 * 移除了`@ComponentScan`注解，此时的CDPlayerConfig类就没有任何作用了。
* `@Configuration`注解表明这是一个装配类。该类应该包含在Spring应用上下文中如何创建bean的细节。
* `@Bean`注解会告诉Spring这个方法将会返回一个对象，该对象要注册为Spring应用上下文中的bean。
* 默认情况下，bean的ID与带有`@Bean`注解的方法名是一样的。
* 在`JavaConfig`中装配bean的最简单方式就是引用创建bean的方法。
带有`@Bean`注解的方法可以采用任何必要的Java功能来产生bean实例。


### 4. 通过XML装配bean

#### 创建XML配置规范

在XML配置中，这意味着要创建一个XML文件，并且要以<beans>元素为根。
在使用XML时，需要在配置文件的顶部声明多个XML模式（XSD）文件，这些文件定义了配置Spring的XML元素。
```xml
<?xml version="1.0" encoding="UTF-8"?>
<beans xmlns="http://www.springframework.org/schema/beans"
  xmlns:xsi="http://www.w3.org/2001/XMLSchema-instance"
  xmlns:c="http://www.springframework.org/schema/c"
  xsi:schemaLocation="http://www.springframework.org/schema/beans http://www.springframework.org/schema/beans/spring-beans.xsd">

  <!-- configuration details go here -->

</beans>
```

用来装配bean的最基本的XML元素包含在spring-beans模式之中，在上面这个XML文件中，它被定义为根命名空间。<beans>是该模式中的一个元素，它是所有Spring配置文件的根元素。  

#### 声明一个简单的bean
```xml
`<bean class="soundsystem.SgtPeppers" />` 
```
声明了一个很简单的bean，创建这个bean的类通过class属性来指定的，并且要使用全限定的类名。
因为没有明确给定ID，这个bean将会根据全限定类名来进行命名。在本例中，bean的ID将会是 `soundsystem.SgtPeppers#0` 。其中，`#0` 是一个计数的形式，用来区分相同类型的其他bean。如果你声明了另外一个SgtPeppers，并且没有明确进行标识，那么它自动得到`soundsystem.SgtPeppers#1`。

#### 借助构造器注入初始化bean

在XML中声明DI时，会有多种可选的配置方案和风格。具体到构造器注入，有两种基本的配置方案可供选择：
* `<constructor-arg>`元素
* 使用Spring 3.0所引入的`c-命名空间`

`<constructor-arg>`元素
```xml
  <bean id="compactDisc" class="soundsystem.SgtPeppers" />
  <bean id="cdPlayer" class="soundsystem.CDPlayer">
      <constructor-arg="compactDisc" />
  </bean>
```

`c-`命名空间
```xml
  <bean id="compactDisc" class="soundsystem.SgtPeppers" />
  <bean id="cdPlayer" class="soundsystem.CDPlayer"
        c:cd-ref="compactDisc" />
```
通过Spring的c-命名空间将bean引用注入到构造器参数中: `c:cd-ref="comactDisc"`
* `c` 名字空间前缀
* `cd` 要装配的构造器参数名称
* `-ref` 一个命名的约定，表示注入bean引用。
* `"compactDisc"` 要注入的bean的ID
--
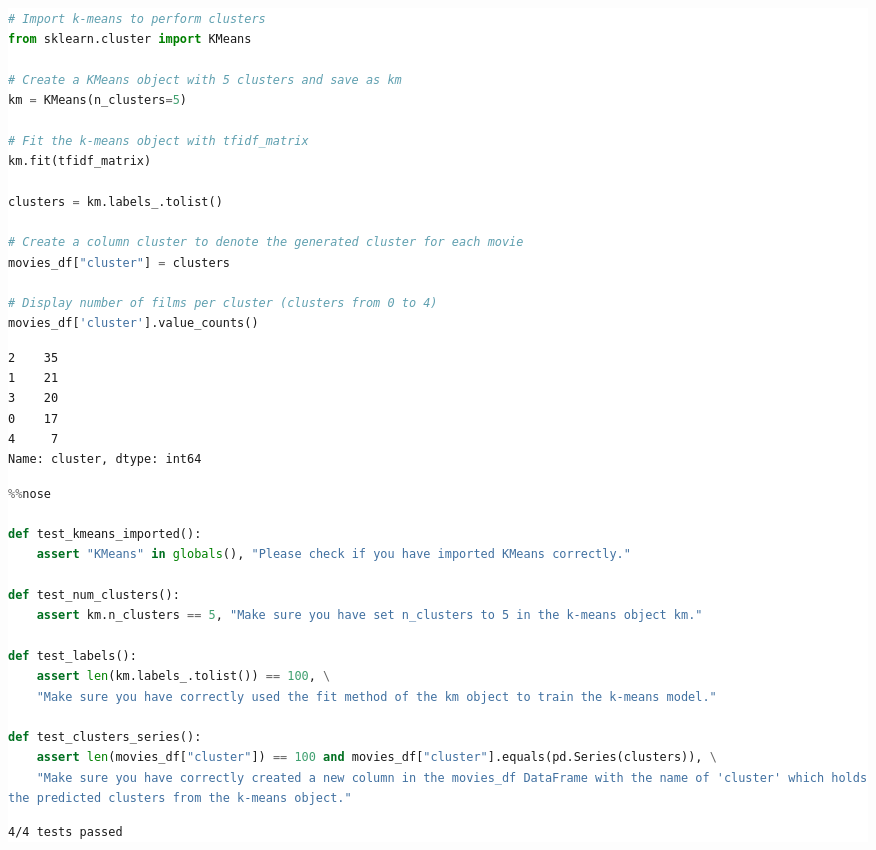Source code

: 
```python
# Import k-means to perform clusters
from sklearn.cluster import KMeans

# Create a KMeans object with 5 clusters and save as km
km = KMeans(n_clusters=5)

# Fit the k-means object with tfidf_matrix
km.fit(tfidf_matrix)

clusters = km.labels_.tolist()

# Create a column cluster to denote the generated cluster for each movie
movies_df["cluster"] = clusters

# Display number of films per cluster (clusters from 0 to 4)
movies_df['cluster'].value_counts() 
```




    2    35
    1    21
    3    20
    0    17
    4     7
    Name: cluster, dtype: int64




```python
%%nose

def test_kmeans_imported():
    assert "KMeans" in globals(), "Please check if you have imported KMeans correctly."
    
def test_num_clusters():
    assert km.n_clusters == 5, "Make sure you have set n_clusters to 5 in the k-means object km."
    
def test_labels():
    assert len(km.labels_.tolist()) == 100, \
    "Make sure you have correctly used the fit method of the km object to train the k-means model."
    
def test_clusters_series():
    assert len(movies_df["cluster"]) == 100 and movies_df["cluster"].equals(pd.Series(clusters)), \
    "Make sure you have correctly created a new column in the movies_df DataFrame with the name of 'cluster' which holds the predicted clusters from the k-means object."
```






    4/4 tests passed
...
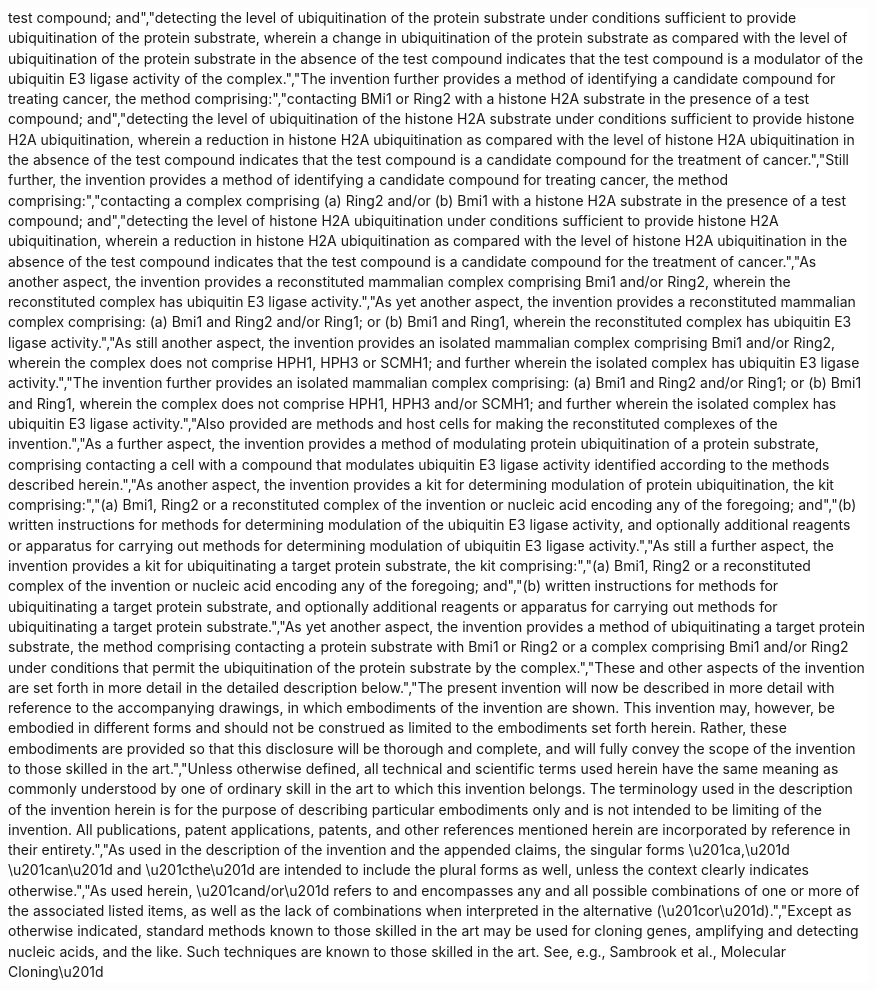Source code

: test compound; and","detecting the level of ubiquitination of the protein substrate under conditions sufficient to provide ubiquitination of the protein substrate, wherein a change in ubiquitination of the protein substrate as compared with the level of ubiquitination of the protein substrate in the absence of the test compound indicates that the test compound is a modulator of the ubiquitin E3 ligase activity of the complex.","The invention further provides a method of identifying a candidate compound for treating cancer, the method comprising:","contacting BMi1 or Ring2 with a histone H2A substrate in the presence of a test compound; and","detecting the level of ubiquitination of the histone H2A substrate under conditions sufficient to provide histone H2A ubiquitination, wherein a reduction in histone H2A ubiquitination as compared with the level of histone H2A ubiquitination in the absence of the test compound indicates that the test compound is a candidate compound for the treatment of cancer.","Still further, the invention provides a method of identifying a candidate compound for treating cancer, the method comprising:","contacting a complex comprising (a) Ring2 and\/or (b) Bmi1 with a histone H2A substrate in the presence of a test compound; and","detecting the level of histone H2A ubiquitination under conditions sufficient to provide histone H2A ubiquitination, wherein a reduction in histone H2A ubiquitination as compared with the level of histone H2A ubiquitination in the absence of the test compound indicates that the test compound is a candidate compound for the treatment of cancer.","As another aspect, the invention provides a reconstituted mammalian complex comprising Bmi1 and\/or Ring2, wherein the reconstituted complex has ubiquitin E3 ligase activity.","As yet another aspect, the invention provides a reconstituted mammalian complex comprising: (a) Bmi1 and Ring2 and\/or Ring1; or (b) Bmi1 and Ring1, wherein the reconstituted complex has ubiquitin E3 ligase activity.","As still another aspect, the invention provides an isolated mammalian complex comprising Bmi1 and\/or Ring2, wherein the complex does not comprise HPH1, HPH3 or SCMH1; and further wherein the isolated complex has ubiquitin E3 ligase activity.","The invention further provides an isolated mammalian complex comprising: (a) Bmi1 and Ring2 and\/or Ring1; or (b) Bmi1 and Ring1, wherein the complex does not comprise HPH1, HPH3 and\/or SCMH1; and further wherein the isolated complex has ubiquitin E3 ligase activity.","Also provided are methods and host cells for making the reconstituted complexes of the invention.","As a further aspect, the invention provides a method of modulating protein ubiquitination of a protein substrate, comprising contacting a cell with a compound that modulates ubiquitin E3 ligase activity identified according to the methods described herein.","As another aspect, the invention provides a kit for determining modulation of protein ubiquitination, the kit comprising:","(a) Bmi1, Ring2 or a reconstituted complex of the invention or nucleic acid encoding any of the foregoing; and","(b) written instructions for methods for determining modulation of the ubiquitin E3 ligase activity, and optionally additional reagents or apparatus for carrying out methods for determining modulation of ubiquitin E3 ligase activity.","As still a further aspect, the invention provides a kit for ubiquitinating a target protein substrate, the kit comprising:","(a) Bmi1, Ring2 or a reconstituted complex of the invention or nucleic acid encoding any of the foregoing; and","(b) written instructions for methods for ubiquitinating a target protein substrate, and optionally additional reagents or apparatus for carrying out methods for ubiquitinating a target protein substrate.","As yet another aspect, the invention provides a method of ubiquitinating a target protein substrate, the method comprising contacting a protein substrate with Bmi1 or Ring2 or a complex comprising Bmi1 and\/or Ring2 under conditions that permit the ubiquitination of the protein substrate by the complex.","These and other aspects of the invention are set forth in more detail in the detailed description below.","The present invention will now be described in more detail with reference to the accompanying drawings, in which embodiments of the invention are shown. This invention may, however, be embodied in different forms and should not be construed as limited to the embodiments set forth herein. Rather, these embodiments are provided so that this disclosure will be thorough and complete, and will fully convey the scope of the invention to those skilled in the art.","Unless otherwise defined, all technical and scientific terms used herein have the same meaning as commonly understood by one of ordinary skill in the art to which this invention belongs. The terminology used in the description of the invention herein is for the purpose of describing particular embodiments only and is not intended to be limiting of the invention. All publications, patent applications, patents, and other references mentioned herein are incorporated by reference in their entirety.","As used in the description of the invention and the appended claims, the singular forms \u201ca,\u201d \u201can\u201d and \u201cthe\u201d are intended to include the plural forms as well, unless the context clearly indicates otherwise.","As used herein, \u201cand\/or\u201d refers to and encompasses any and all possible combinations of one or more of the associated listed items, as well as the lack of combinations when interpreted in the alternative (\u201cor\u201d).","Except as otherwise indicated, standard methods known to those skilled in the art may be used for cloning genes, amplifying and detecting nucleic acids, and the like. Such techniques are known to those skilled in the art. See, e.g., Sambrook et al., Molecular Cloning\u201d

What to produce:
Scan the entries above for the string "constructor" and copy each line containing it.

Solution:
* `<constructor-arg>`元素
`<constructor-arg>`元素
      <constructor-arg="compactDisc" />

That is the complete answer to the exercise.